Journal:Archives of Physical Medicine and Rehabilitation
Year, Volume, Issue, Page(s):15, 96, 8, Supplement 3, S256-S273, S273.e1-S273.e.14
Study identified psychotropic medication administration patterns during inpatient rehabilitation for traumatic brain injury (TBI) and examined their relationship to patient preinjury and injury characteristics. Data were obtained from 2,130 patients admitted to 10 acute inpatient rehabilitation centers as part of a comparative effectiveness study in which patient characteristics, environmental factors, and interventions were evaluated to identify factors associated with key TBI inpatient rehabilitation outcomes. Most frequently administered were narcotic analgesics, followed by antidepressants, anticonvulsants, anxiolytics, hypnotics, stimulants, antipsychotics, antiparkinson agents, and miscellaneous psychotropics. The psychotropic agents studied were administered to 95 percent of the sample, with 8.5 percent receiving only 1 and 31.8 percent receiving 6. Degree of psychotropic medication administration varied widely between sites. Univariate analyses indicated younger patients were more likely to receive anxiolytics, antidepressants, antiparkinson agents, stimulants, antipsychotics, and narcotic analgesics, whereas older patients were more likely to receive anticonvulsants and miscellaneous psychotropics. Men were more likely to receive antipsychotics. All medication classes were less likely administered to Asians and more likely administered to those with more severe functional impairment.
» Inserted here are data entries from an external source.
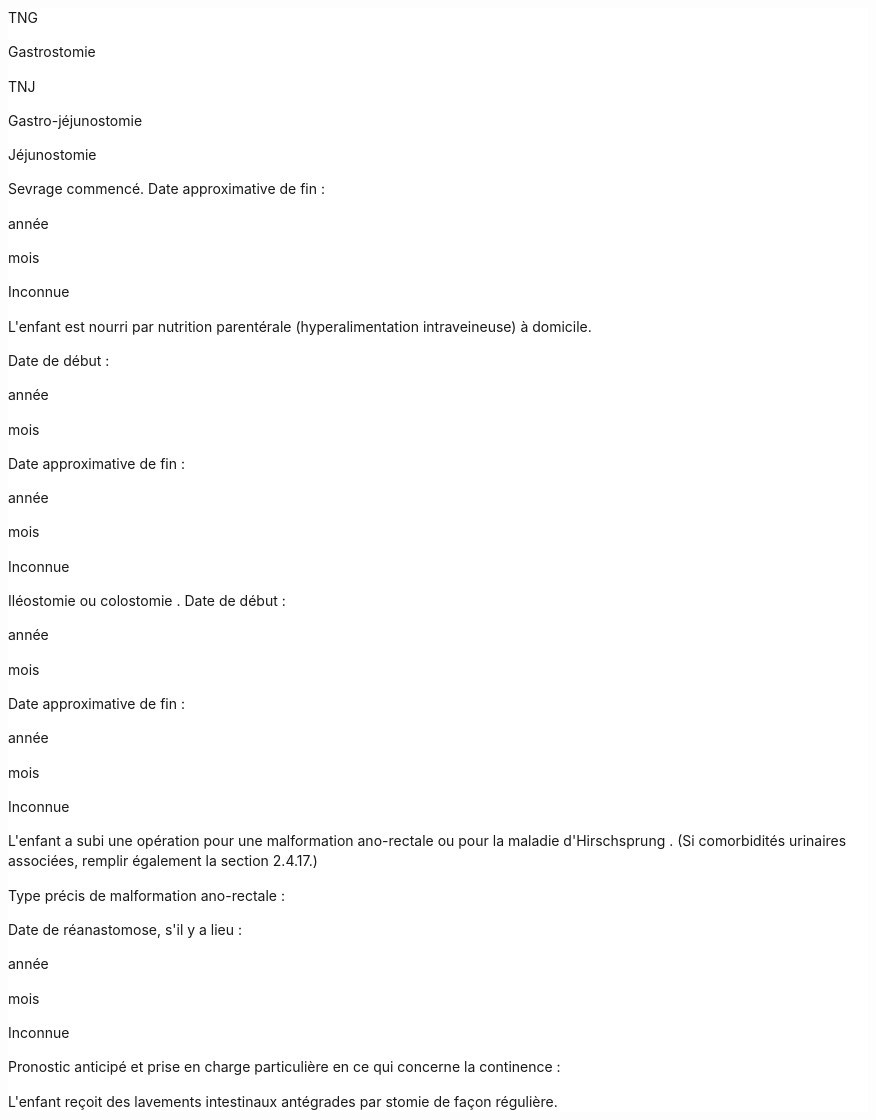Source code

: TNG

Gastrostomie

TNJ

Gastro-jéjunostomie

Jéjunostomie

Sevrage commencé. Date approximative de fin :

année

mois

Inconnue

L'enfant est nourri par nutrition parentérale (hyperalimentation intraveineuse) à domicile.

Date de début :

année

mois

Date approximative de fin  :

année

mois

Inconnue

Iléostomie ou colostomie . Date de début  :

année

mois

Date approximative de fin  :

année

mois

Inconnue

L'enfant a subi une opération pour une malformation ano-rectale ou pour la maladie d'Hirschsprung . (Si comorbidités urinaires associées, remplir également la section 2.4.17.)

Type précis de malformation ano-rectale  :

Date de réanastomose, s'il y a lieu :

année

mois

Inconnue

Pronostic anticipé et prise en charge particulière en ce qui concerne la continence  :

L'enfant reçoit des lavements intestinaux antégrades par stomie de façon régulière.
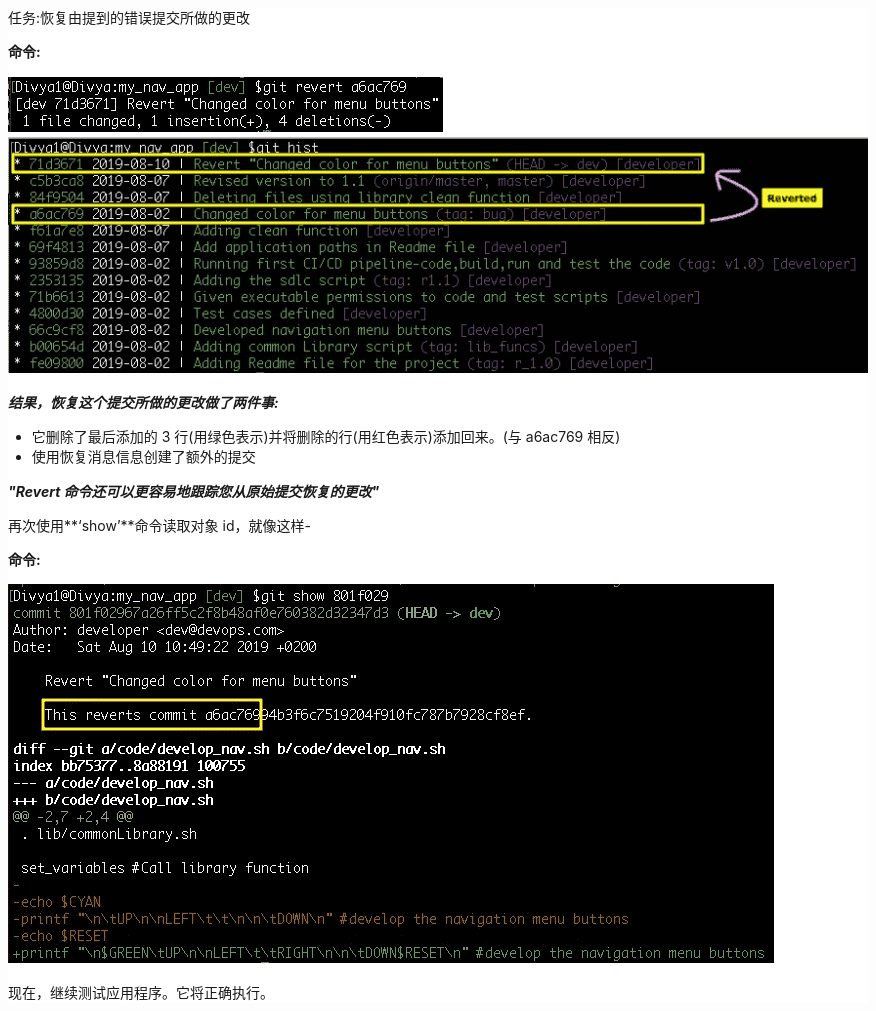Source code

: 任务:恢复由提到的错误提交所做的更改

**命令:**

![](img/df9eb4352ec52f72ff6090821e00c160.png)![](img/6cfde59f465a9bf949a38f7fd0657d6e.png)

***结果，恢复这个提交所做的更改做了两件事:***

*   它删除了最后添加的 3 行(用绿色表示)并将删除的行(用红色表示)添加回来。(与 a6ac769 相反)
*   使用恢复消息信息创建了额外的提交

***"Revert 命令还可以更容易地跟踪您从原始提交恢复的更改"***

再次使用**‘show’**命令读取对象 id，就像这样-

**命令:**

![](img/a7201731d80e8ffe4d59e922f5d3f652.png)

现在，继续测试应用程序。它将正确执行。
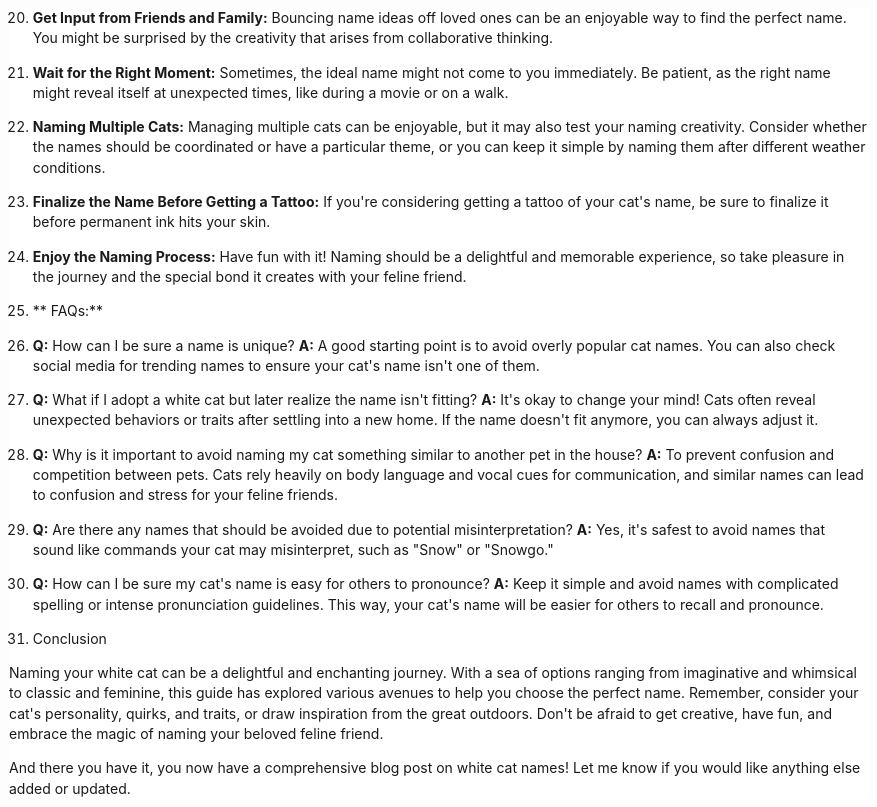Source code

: 20. **Get Input from Friends and Family:** Bouncing name ideas off loved ones can be an enjoyable way to find the perfect name. You might be surprised by the creativity that arises from collaborative thinking. 

21. **Wait for the Right Moment:** Sometimes, the ideal name might not come to you immediately. Be patient, as the right name might reveal itself at unexpected times, like during a movie or on a walk. 

22. **Naming Multiple Cats:** Managing multiple cats can be enjoyable, but it may also test your naming creativity. Consider whether the names should be coordinated or have a particular theme, or you can keep it simple by naming them after different weather conditions. 

23. **Finalize the Name Before Getting a Tattoo:** If you're considering getting a tattoo of your cat's name, be sure to finalize it before permanent ink hits your skin. 

24. **Enjoy the Naming Process:** Have fun with it! Naming should be a delightful and memorable experience, so take pleasure in the journey and the special bond it creates with your feline friend. 

25. ** FAQs:**

1.  **Q:**  How can I be sure a name is unique? 
 **A:**  A good starting point is to avoid overly popular cat names. You can also check social media for trending names to ensure your cat's name isn't one of them. 

2.  **Q:**  What if I adopt a white cat but later realize the name isn't fitting? 
 **A:**  It's okay to change your mind! Cats often reveal unexpected behaviors or traits after settling into a new home. If the name doesn't fit anymore, you can always adjust it. 

3.  **Q:**  Why is it important to avoid naming my cat something similar to another pet in the house? 
 **A:**  To prevent confusion and competition between pets. Cats rely heavily on body language and vocal cues for communication, and similar names can lead to confusion and stress for your feline friends. 

4.  **Q:**  Are there any names that should be avoided due to potential misinterpretation? 
 **A:**  Yes, it's safest to avoid names that sound like commands your cat may misinterpret, such as "Snow" or "Snowgo." 

5.  **Q:**  How can I be sure my cat's name is easy for others to pronounce? 
 **A:**  Keep it simple and avoid names with complicated spelling or intense pronunciation guidelines. This way, your cat's name will be easier for others to recall and pronounce. 

26. Conclusion

 Naming your white cat can be a delightful and enchanting journey. With a sea of options ranging from imaginative and whimsical to classic and feminine, this guide has explored various avenues to help you choose the perfect name. Remember, consider your cat's personality, quirks, and traits, or draw inspiration from the great outdoors. Don't be afraid to get creative, have fun, and embrace the magic of naming your beloved feline friend. 

And there you have it, you now have a comprehensive blog post on white cat names! Let me know if you would like anything else added or updated.
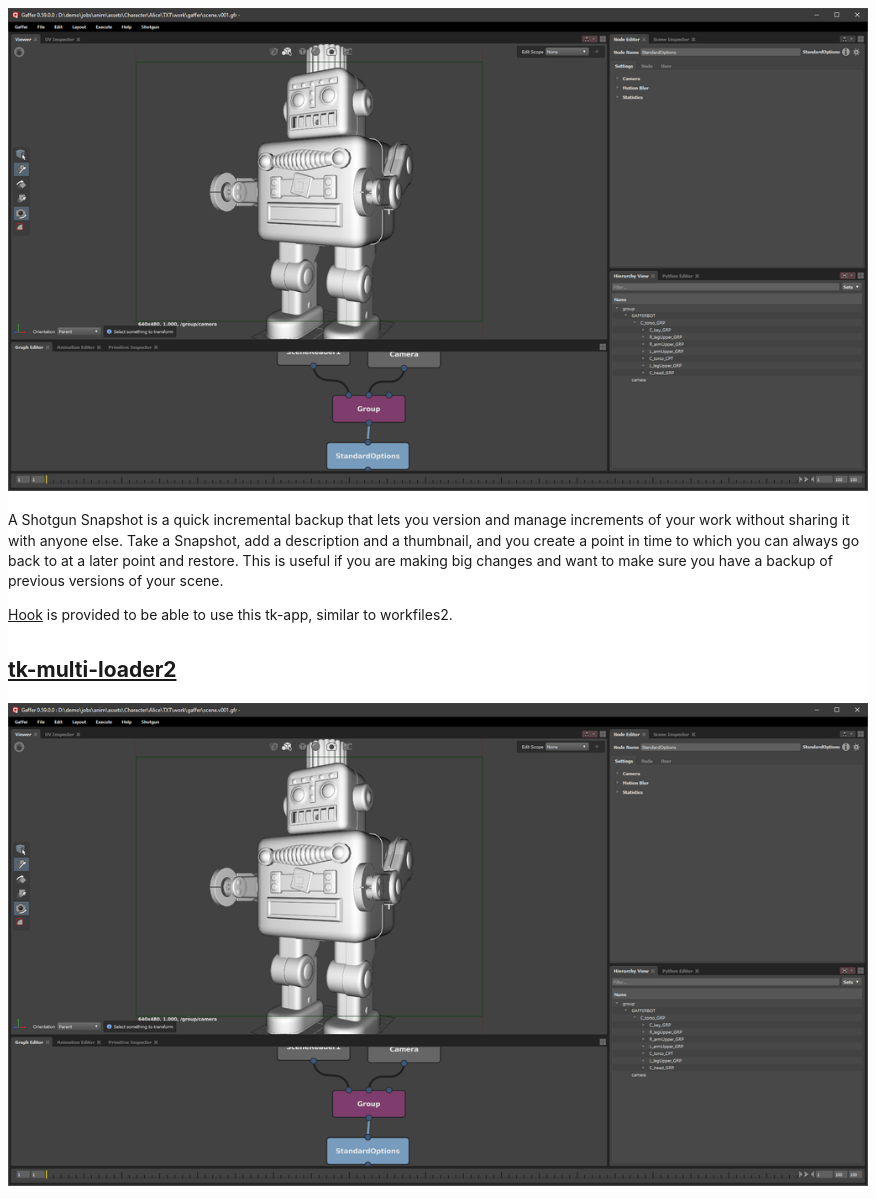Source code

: ![tk-gaffer_08](config/images/tk-gaffer_08.png)

A Shotgun Snapshot is a quick incremental backup that lets you version and manage increments of your work without sharing it with anyone else. Take a Snapshot, add a description and a thumbnail, and you create a point in time to which you can always go back to at a later point and restore. This is useful if you are making big changes and want to make sure you have a backup of previous versions of your scene.

[Hook](hooks/tk-multi-snapshot/scene_operation_tk-gaffer.py) is provided to be able to use this tk-app, similar to workfiles2.

## [tk-multi-loader2](https://support.shotgunsoftware.com/hc/en-us/articles/219033078)
![tk-gaffer_01](config/images/tk-gaffer_01.png)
Use of anticonvulsants was associated with having seizures at some point during acute care or rehabilitation stays. Narcotic analgesics were more likely for those with history of drug abuse, history of anxiety and depression, and severe pain during rehabilitation. Psychotropic medication administration increased rather than decreased during the course of inpatient rehabilitation in each of the medication categories except for narcotics.